Gvasalia: Because it’s also something you see.
Michele: Yes.
Gvasalia: And you see it through your filter. I think the normality, in a way, has so many ways of being inspiring. And you can do so much with it actually. With what you see.
Fury: It’s challenging, too. How can you make normality interesting?
Gvasalia: And then also clothes that are wearable that people desire. That they say, “I need to have that thing.” I think that’s also something that, somehow ... you do a show and then in the store, half of those pieces wouldn’t be there. Which doesn’t make any sense. To really have this kind of honesty.
Fury: Traditionally, very little of what designers create for the shows actually winds up in stores for sale. It just exists to be photographed. Is it a vital part of your creative process that the pieces in the runway show will be the bulk of what’s produced to sell?
Michele: Yes. Reality is a huge piece of our work. I think that fashion, for a long time, has been in a prison. Without freedom. I think that without freedom, with rules, it’s impossible to create a new story. I mean, I’ve worked in fashion for a long time — but I understand that after years and years of product, product, product. It’s something that kills everything. Also the market. A product without an idea, a soul, an attitude. If you don’t give people the idea that they belong to a tribe ...
Gvasalia: They need that.
Michele: They need that.
Gvasalia: And that’s very much what’s happening now, I think. It’s very much what’s happening with what you do. And in such a short period of time, also. This is quite amazing — it’s ­actually a virtue of our time, on one hand, because everything is so fast. People need to belong. Identifying them, as, well, “We’re part of that.” For me I have this very much at Vetements right now, but at Balenciaga the challenge is to create that. It’s a following in a way.

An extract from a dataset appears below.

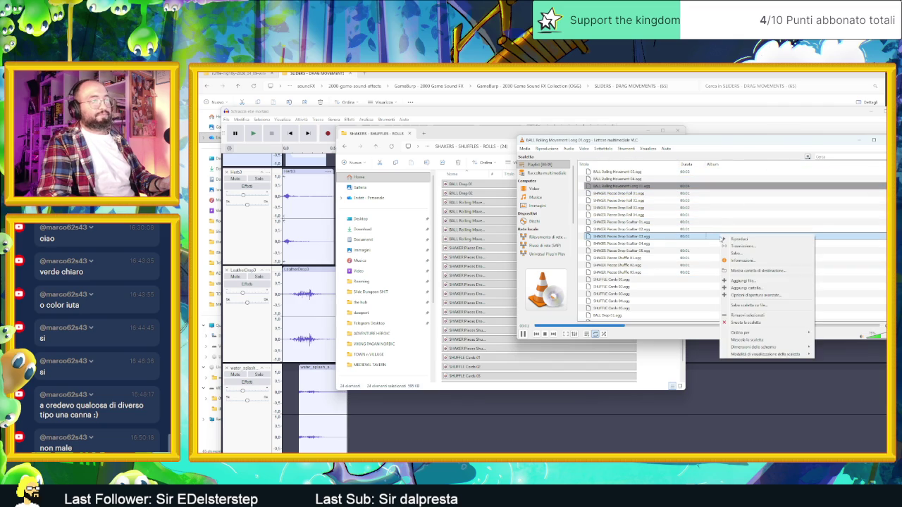
Empty VLC's playlist and go back up to the GameBurp category folders.
click(743, 322)
click(472, 296)
key(BackSpace)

Michele: You don’t just work with the length of the skirt. Who cares? Now, I think nobody cares. We’ve seen every length of skirt ... I think that you have to give something different. And the most important thing now is also to give a real attitude to fashion. Because people want you to suggest the idea that you can really put together and create a personal point of view. You have to belong to a brand that has a story, because obviously a brand needs an aesthetic. But you need also to suggest the idea of freedom. Because when you go in the street, people are free to do what they want. There are no rules.
Gvasalia: And they choose what they buy.
Fury: I think it’s interesting that you both talk about attitude.
Gvasalia: That is such a key element I think. You know, when you see someone wearing Gucci — you know that she’s a Gucci woman. It’s so visual.
Fury: There’s also that idea that sometimes someone wears it who maybe ... doesn’t have the right attitude.
Gvasalia: But it makes her have it. It makes her. And I think that’s why they want it also, because they want that attitude. That look. That maybe they don’t even have.
Fury: Demna, do you find it difficult to think in doublespeak, to have an attitude for Vetements and an attitude for Balenciaga?
Gvasalia: It helps me. At the beginning it was like, okay, it’s going to be like Jeykll and Hyde and I’ll go crazy. But I must tell you, having those in-between moments — it’s like cold and hot showers. I go back and I forget about that day I spent at Balenciaga. It freshens me. For me, it really helps, creatively.
Fury: It’s interesting that in your work you’ve both collapsed the idea of trends. That’s been dying for a long time, but fashion has been clinging onto it, as a way of categorizing all these different collections. Does that whole idea of seasonality matter?